The trouble I had was with dissociating my thinking mind, or Tolle's ego, with that of the observer mind; in reality, and materially, they are one and the same. As I remember, he draws a sharp demarcation between the two types of mind, labeling the egoic mind as a sort of curse on humanity.
To me, his egoic mind parses as the rational mind, or the thinking mind. Therefore, his dismissal of this aspect of our consciousness leaves much to be desired in my case.
I mean how am I supposed to read and understand his book, written in English, without the aid of a rational mind?
Perhaps it's because I didn't make it past the first few pages that I didn't understand his message, but I found Chopra much more accessible in this regard.
As to your question here: "Who is this "my" who has a goal in meditation"
The my is me; all of me. Not just the observing me, not just the thinking me, or the feeling me, but the inseparable combination of the three.
http://www.dharmaoverground.org/web/guest/discussion/-/messa...
S.N. Goenka runs a lot of retreat centers worldwide - but those seem to be a bit of a mixed bag when it comes to quality of instruction and treatment of participants. They partially run on donations and I've read at least one account where people had to listen to talk of 'you would feel so much better if you donate money' (not exactly that but close to it).
There actually isn't that much to learn about meditation - the hardest part is actually staying with it.
If you need more guidance get the MBSR/MBCT (I did the latter) book + audio tracks from Jon Kabat-Zinn - it takes all the buddhism out and teaches just meditation and mindfulness (and little bits of yoga).
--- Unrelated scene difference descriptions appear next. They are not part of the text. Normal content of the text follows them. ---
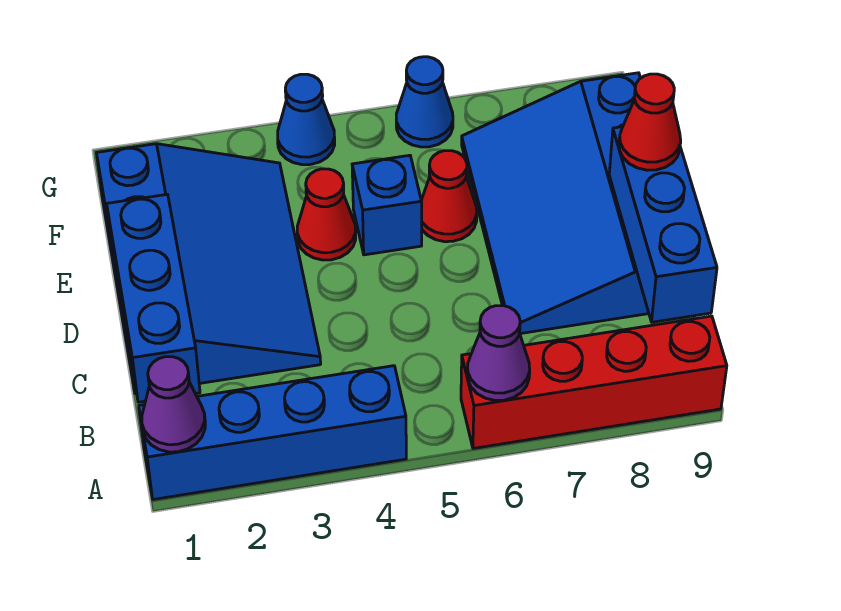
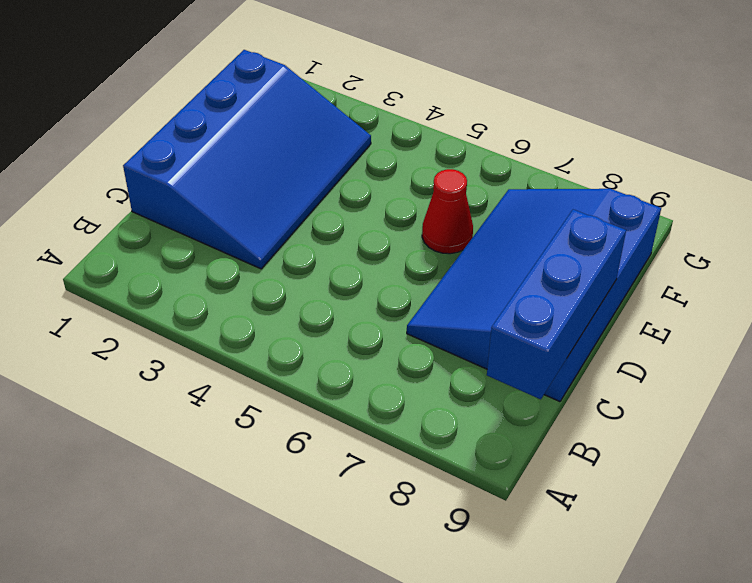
none -> blue 1x4 brick [139,366,406,499]
none -> red 1x4 brick [461,316,727,448]
none -> red 1x1 cone [297,169,356,260]

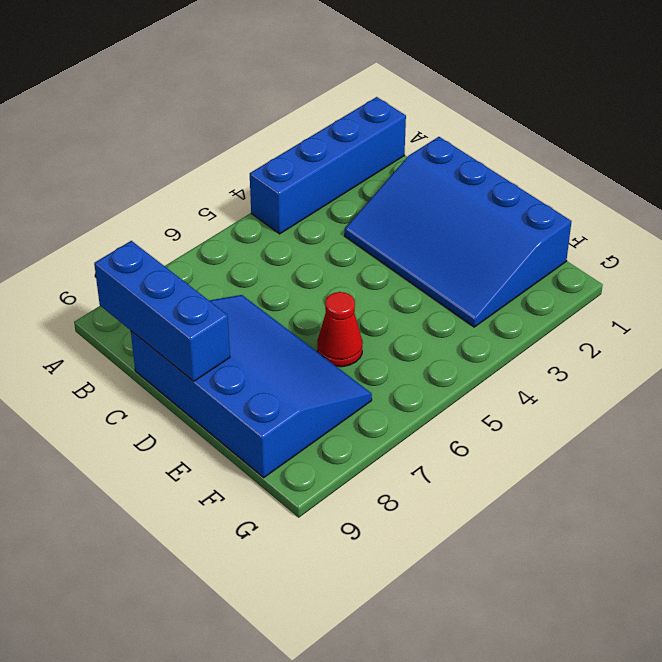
none -> red 1x4 brick [461,316,727,448]
none -> red 1x1 cone [297,169,356,260]
none -> blue 1x1 brick [352,155,422,255]

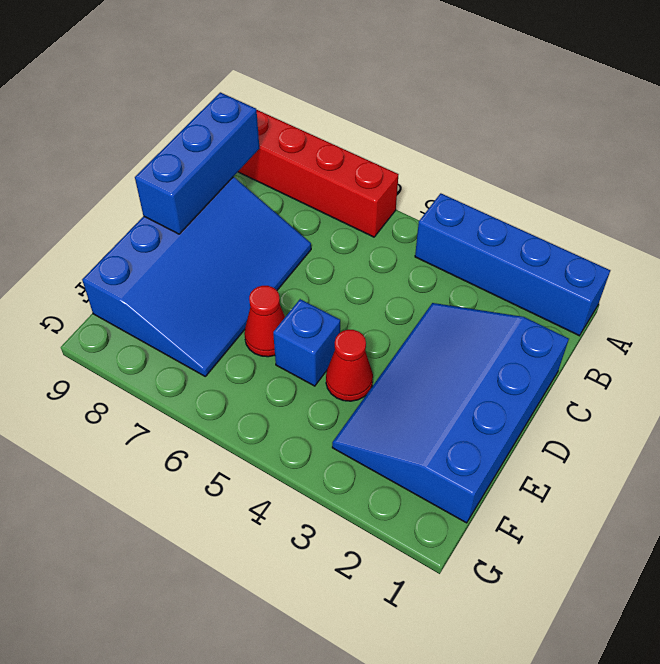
none -> blue 1x1 cone [278,74,335,165]
none -> blue 1x1 cone [396,57,453,147]
none -> purple 1x1 cone [142,357,205,452]

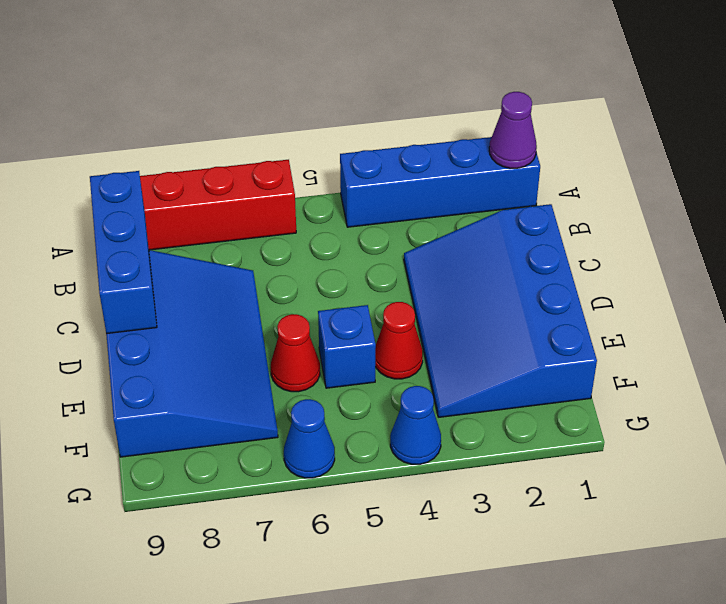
none -> purple 1x1 cone [467,306,530,401]
none -> blue 1x3 brick [107,194,200,402]
none -> red 1x1 cone [619,74,681,170]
MiPE was the first book I got, but the guidance of 'sit down, listen and follow this program' really helped me get on my butt.
Edit: I can't find the levitation part in MiPE - but there was _something_
No religion or chi/chakra bullshit. Good mobile app. Free to try the "Take 10" program.
I like it because it's <10 minutes from sign up to sitting and doing the first meditation, instead of having to go off and read a book first.
I've been in this for a decade and here are some helpful works that are easily available online and free. YMMV. In no particular order, works of Nisargadatta Maharaj (esp I am That), Michael Langford (awareness watching awareness), books on mindfulness (already linked below). A very approachable book has been Power of Now by Eckhart Tolle.
I follow self-enquiry (Sri Ramana Maharshi) but sadly that is 'lost in translation' and wrongly/poorly explained everywhere. I find Langford's online book to be very motivating although my technique varies from his.
There's also 'Books on Prescription' which should have lists of reasonable books.
Unfortunately, this isn't going to avoid all the bullshit, but will steer you past most of it.
EDIT: (http://www.backontrack.nhs.uk/mindfulness-meditation/)
And also the self help section.
[1] short term treatment, 8 weeks, for people with mild mental health problems.
You still have to learn Buddhist terms, but they cut out the political BS and other crap.
Basically suffering is caused by desire and attachment, remove the desire and attachment and you remove suffering. Replace the suffering with compassion and empathy for all living things and you are on your way to mindfulness and Nirvana.